The expected answer is a bare count of the lines in the data below that contain "Literario".

□ □ □ □ □

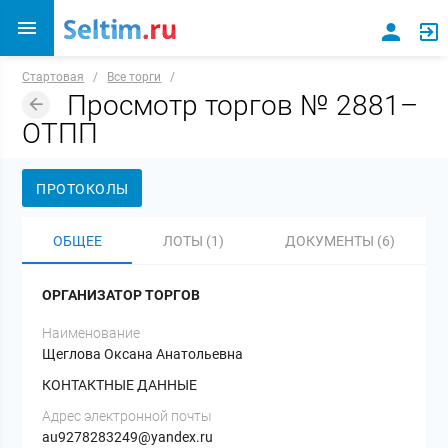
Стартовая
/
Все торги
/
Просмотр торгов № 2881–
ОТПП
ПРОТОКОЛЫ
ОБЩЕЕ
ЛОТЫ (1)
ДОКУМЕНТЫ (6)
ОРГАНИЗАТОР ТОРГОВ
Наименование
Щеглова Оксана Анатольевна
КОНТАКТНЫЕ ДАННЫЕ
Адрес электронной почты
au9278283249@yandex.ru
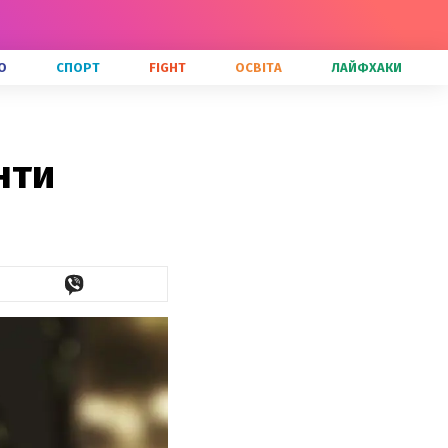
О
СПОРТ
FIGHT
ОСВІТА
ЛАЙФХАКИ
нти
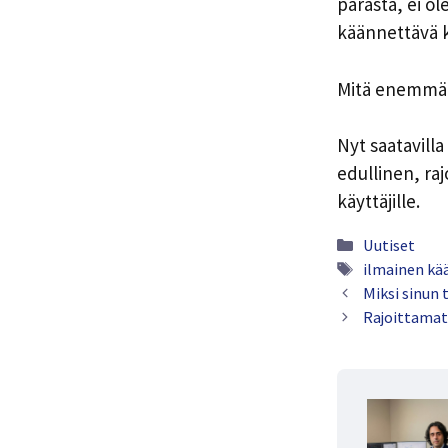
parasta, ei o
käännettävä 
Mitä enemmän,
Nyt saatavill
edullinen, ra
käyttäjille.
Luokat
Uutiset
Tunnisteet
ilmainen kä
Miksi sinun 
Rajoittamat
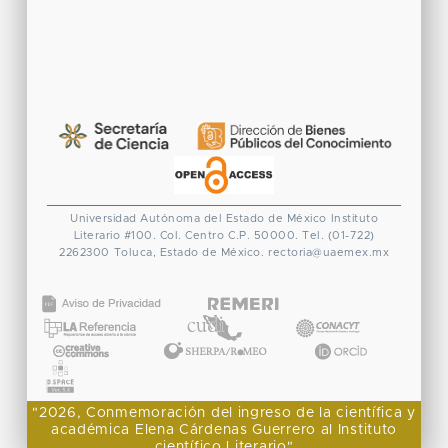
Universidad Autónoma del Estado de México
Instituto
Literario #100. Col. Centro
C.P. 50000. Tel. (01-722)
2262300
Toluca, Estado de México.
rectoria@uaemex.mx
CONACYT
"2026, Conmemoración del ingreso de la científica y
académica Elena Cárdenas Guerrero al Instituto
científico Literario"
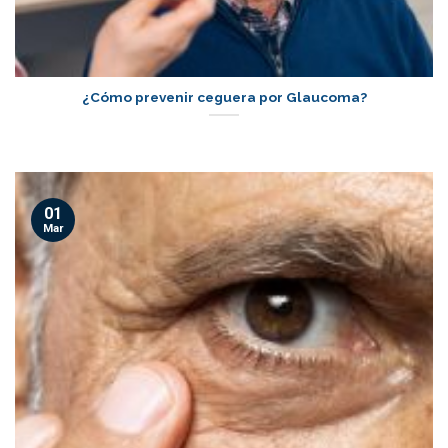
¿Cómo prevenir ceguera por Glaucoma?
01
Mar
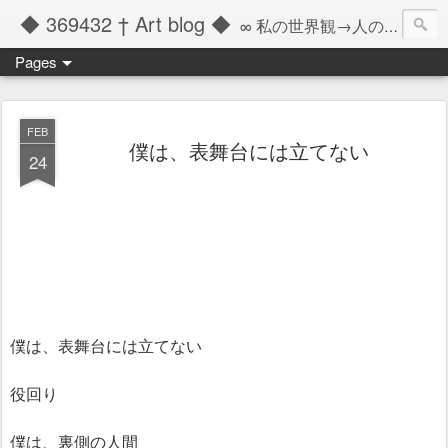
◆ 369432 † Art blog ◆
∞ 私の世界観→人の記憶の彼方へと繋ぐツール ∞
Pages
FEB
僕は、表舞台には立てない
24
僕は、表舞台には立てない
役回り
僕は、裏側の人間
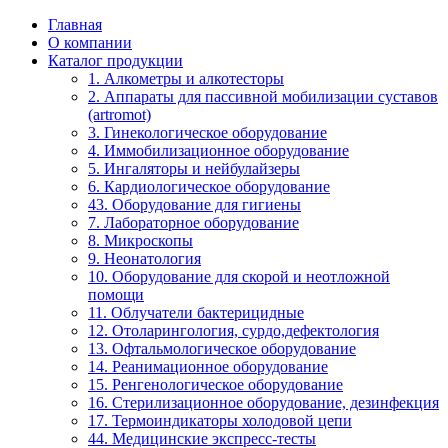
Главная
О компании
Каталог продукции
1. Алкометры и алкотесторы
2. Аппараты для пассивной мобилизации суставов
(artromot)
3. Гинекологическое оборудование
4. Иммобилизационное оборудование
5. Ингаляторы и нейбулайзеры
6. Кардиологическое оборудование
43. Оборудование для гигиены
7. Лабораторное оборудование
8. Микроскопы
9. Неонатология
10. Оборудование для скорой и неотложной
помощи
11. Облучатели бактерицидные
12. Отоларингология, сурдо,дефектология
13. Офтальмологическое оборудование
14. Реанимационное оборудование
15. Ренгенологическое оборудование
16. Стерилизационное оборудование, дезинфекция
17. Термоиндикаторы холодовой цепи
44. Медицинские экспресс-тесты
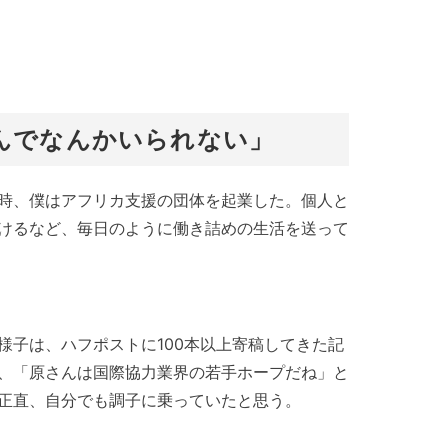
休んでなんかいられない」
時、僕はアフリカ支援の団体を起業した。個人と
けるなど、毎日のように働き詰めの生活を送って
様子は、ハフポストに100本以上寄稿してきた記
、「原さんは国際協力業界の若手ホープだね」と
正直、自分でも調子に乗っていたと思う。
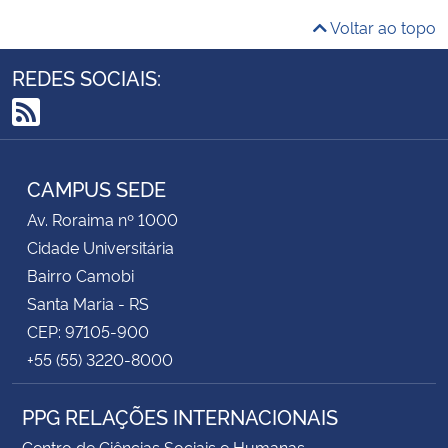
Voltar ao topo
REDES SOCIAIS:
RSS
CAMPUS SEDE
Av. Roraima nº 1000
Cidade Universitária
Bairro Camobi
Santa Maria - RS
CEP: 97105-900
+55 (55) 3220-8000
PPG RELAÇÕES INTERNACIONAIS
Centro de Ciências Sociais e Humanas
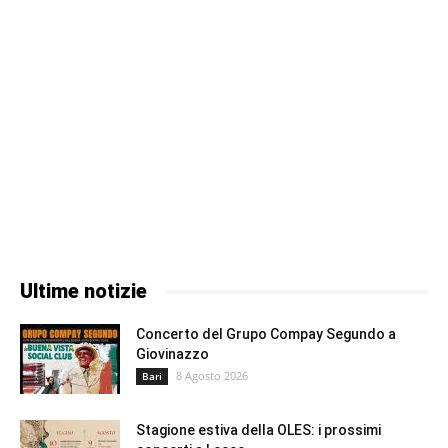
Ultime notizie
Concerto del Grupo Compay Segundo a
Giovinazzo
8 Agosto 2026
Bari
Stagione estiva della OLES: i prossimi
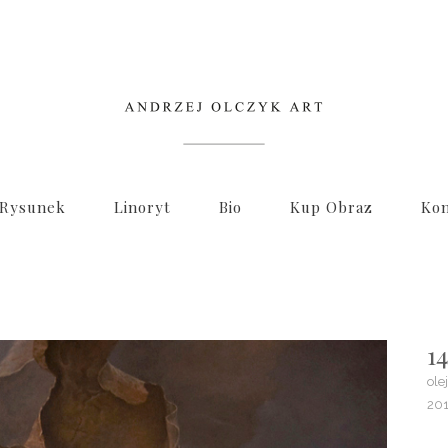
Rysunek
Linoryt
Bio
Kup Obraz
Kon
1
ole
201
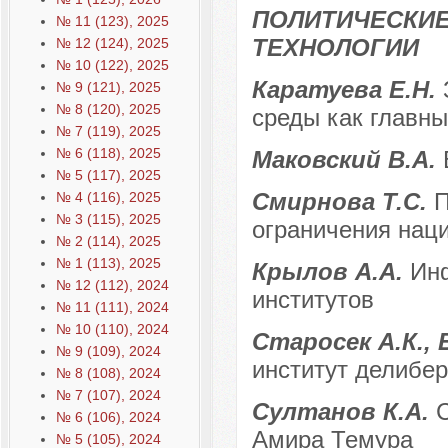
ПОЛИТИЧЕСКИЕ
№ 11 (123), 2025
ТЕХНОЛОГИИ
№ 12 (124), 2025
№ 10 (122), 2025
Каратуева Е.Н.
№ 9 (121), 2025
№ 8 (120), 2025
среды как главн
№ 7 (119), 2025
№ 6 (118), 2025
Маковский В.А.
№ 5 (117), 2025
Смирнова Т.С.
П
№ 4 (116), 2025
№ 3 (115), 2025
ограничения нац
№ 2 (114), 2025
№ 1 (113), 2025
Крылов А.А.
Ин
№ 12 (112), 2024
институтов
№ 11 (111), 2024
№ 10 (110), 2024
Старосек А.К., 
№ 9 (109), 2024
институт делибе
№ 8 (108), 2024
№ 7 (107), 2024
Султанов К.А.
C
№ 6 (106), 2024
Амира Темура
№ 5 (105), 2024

□ □ □ □ □

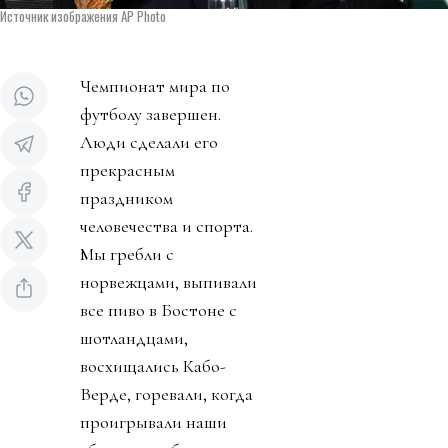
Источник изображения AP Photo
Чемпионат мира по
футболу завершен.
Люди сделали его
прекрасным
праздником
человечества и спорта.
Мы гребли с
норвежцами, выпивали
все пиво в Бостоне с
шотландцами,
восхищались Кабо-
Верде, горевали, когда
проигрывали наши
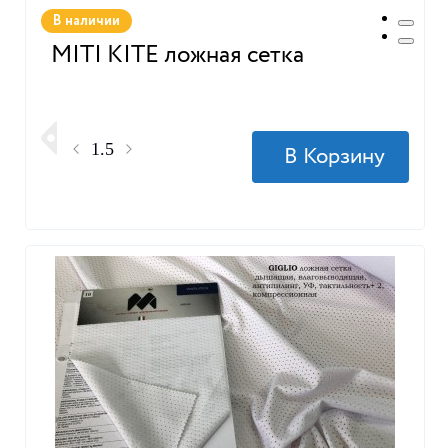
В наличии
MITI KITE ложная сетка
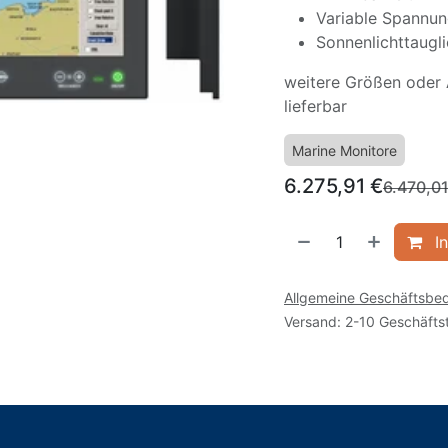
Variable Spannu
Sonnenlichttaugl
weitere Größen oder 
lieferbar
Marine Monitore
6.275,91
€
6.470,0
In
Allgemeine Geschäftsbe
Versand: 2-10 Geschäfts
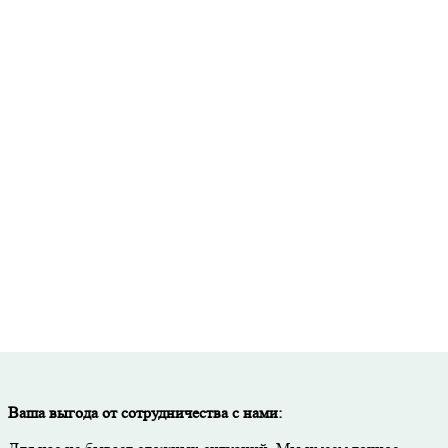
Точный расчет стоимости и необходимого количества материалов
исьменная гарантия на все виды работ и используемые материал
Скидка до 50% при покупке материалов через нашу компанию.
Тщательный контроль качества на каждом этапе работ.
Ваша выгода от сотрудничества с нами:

□ □ □ □ □

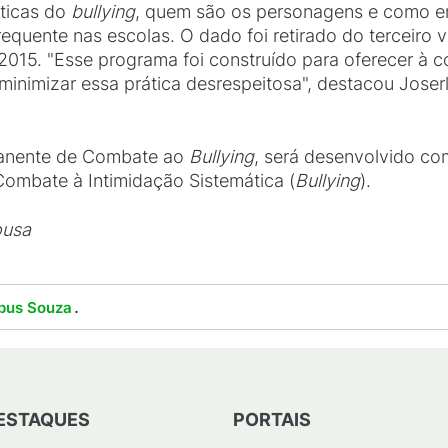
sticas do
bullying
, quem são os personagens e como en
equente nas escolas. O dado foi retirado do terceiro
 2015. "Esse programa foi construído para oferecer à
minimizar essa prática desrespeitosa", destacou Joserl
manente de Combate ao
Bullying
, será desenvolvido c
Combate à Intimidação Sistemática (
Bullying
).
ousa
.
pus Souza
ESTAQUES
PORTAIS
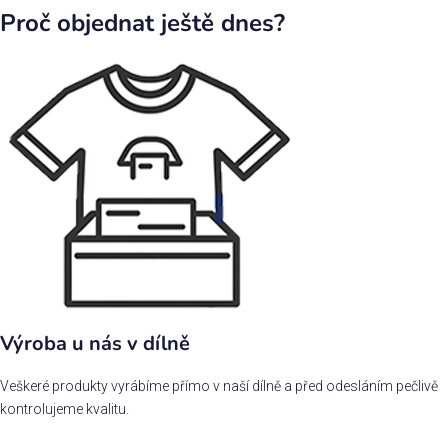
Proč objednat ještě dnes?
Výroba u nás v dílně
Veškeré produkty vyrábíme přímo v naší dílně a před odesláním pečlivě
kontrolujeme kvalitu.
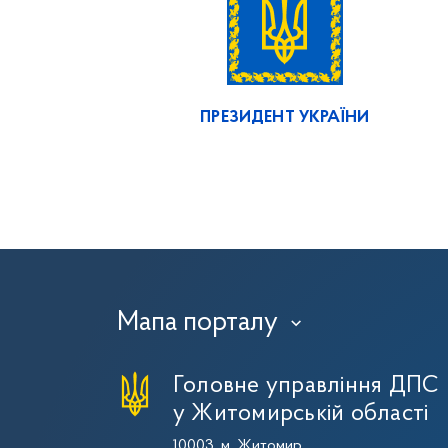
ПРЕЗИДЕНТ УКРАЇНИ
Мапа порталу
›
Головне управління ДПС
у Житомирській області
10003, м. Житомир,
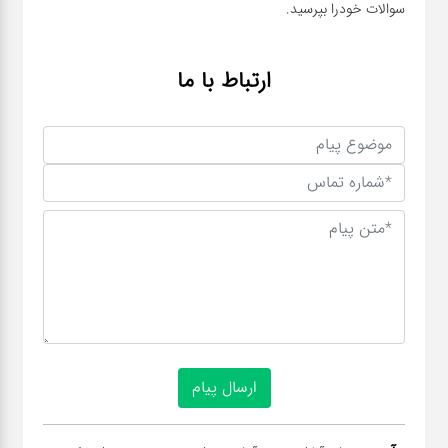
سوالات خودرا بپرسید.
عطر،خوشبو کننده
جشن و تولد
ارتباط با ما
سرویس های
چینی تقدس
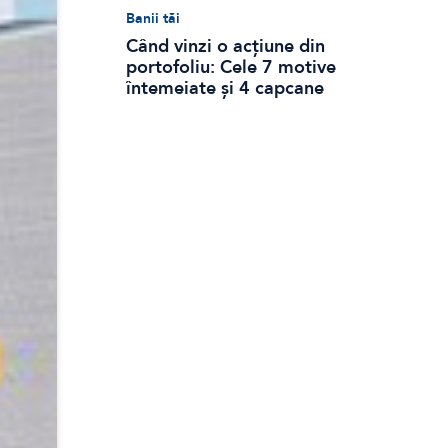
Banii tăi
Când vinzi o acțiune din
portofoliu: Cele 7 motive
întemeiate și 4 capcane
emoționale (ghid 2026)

□ □ □ □ □

- **RESPONSE BOX**: 2